*Task description*: Retype the following data exactly, but leave its pictures out.

╭─ Recorded information

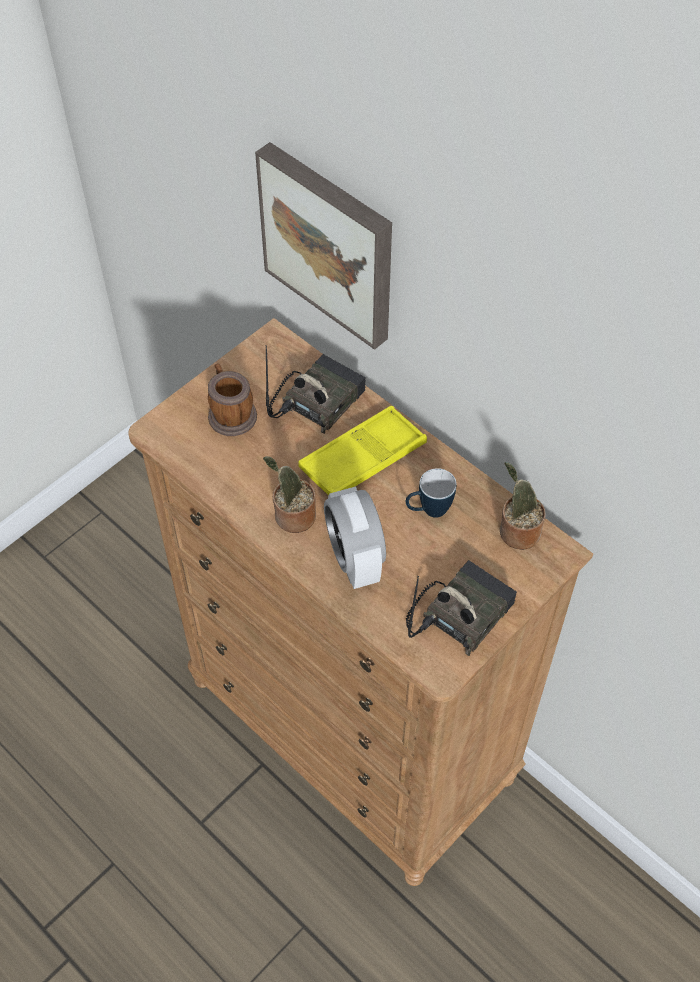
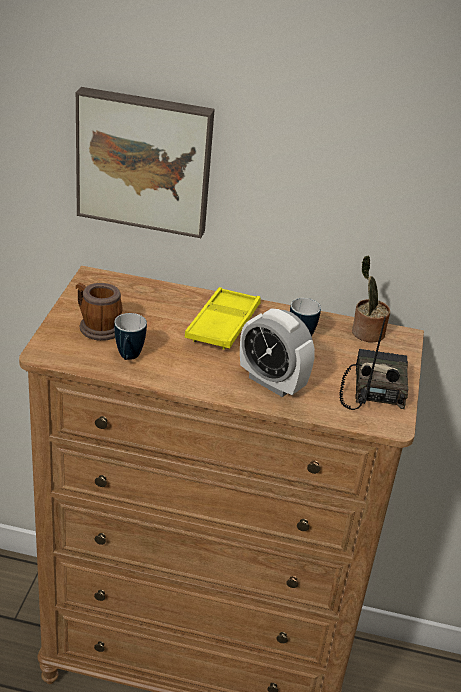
camera: 35 degrees left, 20 degrees down
(231, 468) = (128, 358): none -> mug
(292, 516) = (202, 372): potted plant -> none
(316, 400) = (158, 302): radio -> none

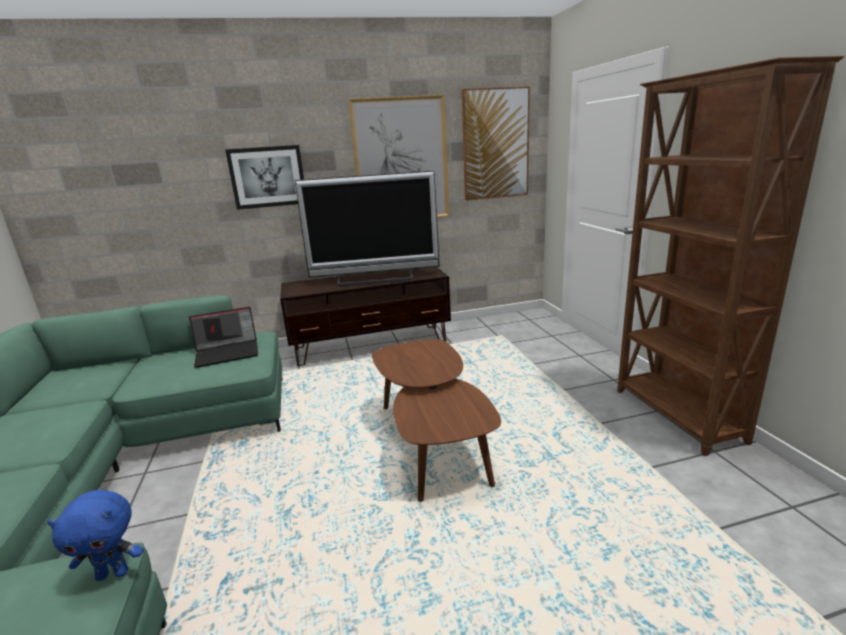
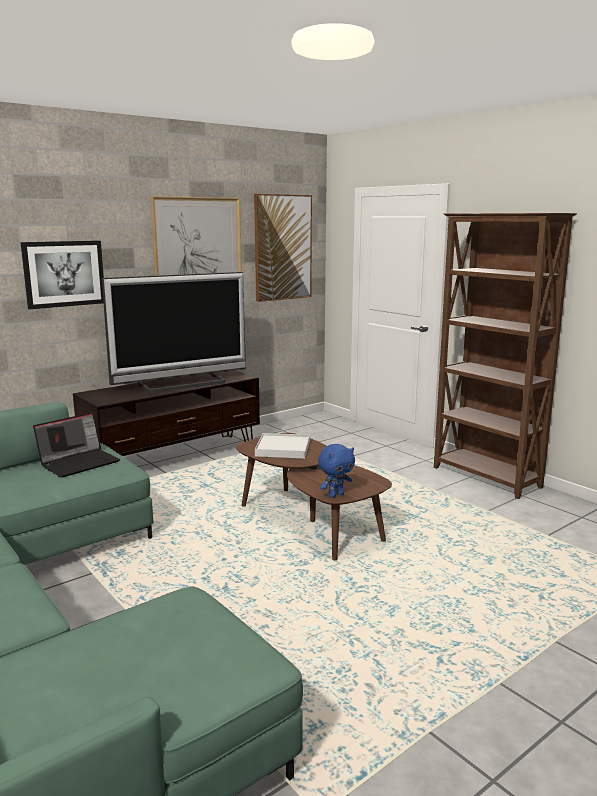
camera: 25 degrees left, 5 degrees down
(114, 573) = (204, 598): blue plush toy -> blue plush toy (336, 495)
(414, 359) = (283, 448): none -> white tray

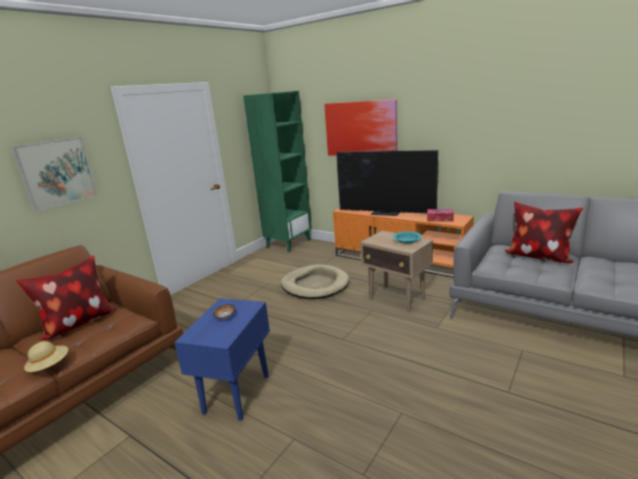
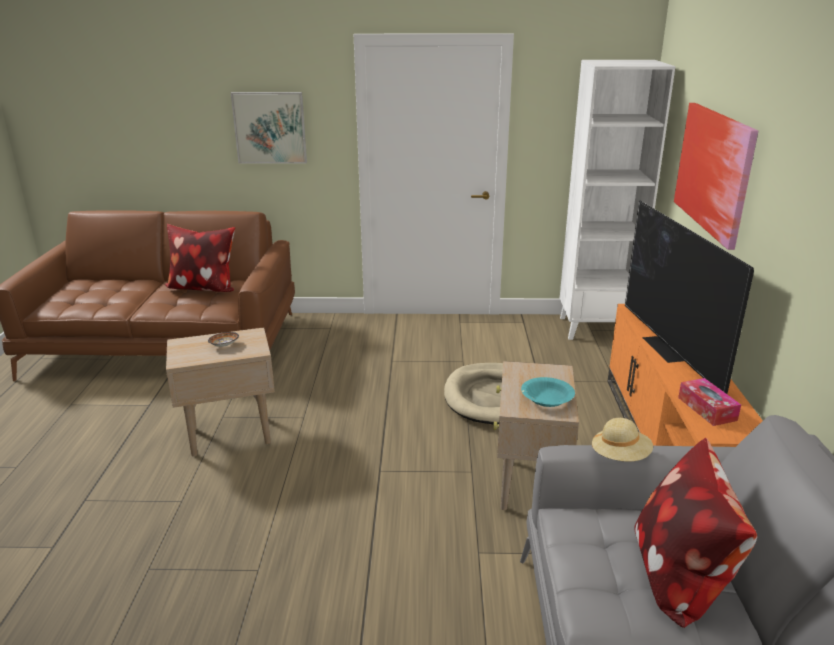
camera: 55 degrees right, 5 degrees up
(49, 366) = (135, 309): beige hat -> beige hat (620, 456)
(236, 394) = (229, 436): blue side table -> beige side table
(288, 243) = (595, 328): green bookcase -> white bookcase

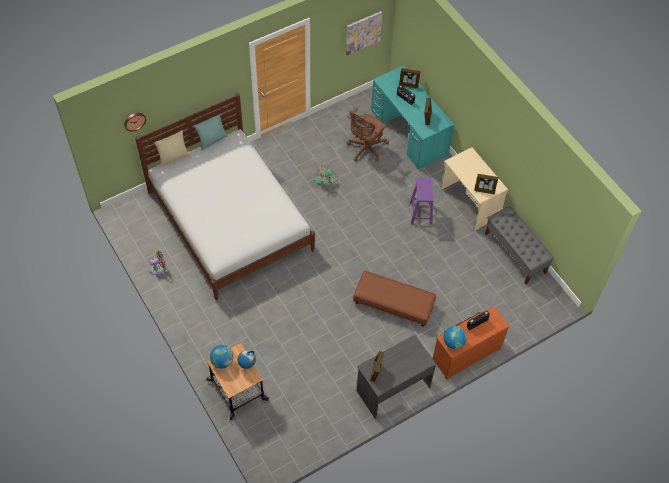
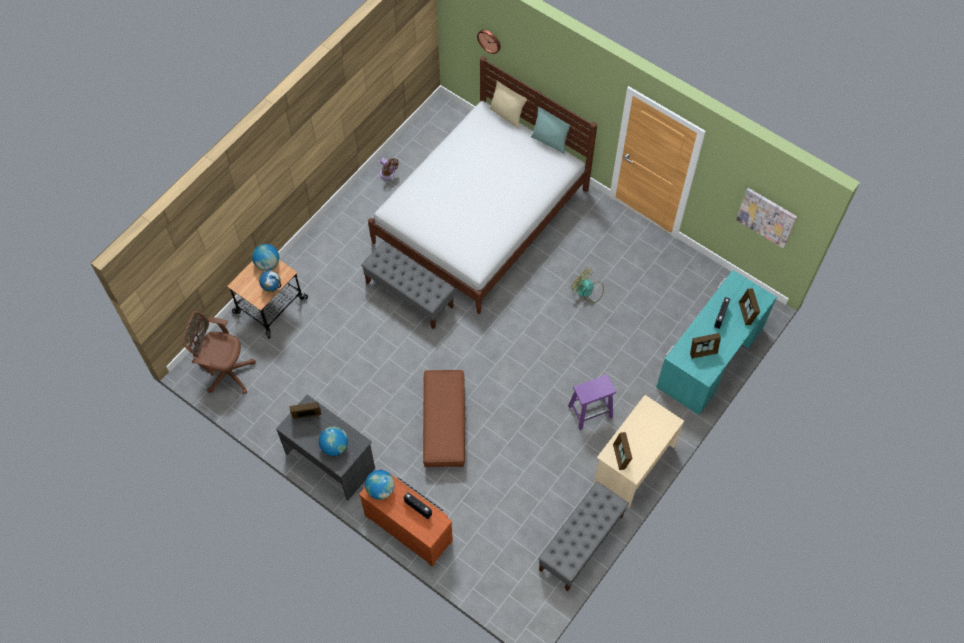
camera: 70 degrees right, 5 degrees up
(275, 290) = (409, 295): none -> grey bench
(365, 149) = (656, 317): brown office chair -> brown office chair (225, 371)
(409, 360) = (334, 446): none -> globe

╰─

*Output of the task*:
camera: 35 degrees left, 20 degrees down
(231, 468) = (128, 358): none -> mug
(292, 516) = (202, 372): potted plant -> none
(316, 400) = (158, 302): radio -> none

camera: 25 degrees left, 5 degrees down
(114, 573) = (204, 598): blue plush toy -> blue plush toy (336, 495)
(414, 359) = (283, 448): none -> white tray

camera: 55 degrees right, 5 degrees up
(49, 366) = (135, 309): beige hat -> beige hat (620, 456)
(236, 394) = (229, 436): blue side table -> beige side table
(288, 243) = (595, 328): green bookcase -> white bookcase

camera: 70 degrees right, 5 degrees up
(275, 290) = (409, 295): none -> grey bench
(365, 149) = (656, 317): brown office chair -> brown office chair (225, 371)
(409, 360) = (334, 446): none -> globe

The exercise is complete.